● EXERCISE DESCRIPTION: Please repeat the text of every record below word for word, and leave the pictures out of your answer.

● WORKING DATA:
==================================================

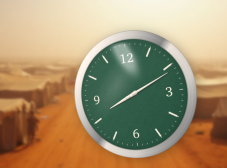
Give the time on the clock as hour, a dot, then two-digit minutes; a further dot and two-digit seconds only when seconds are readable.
8.11
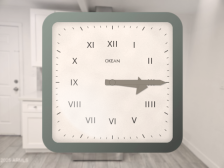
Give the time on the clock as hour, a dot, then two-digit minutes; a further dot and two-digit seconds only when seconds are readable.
3.15
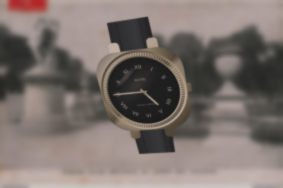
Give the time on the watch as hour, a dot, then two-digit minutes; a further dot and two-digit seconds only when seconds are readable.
4.45
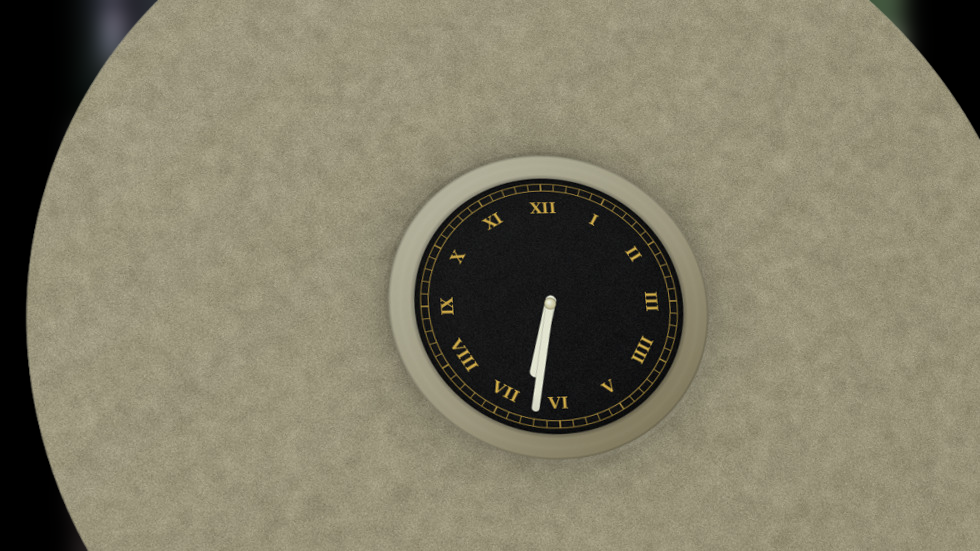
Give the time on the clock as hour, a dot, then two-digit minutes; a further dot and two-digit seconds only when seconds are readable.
6.32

==================================================

● TASK RESPONSE:
Give the time on the clock as hour, a dot, then two-digit minutes; a further dot and two-digit seconds only when seconds are readable.
8.11
Give the time on the clock as hour, a dot, then two-digit minutes; a further dot and two-digit seconds only when seconds are readable.
3.15
Give the time on the watch as hour, a dot, then two-digit minutes; a further dot and two-digit seconds only when seconds are readable.
4.45
Give the time on the clock as hour, a dot, then two-digit minutes; a further dot and two-digit seconds only when seconds are readable.
6.32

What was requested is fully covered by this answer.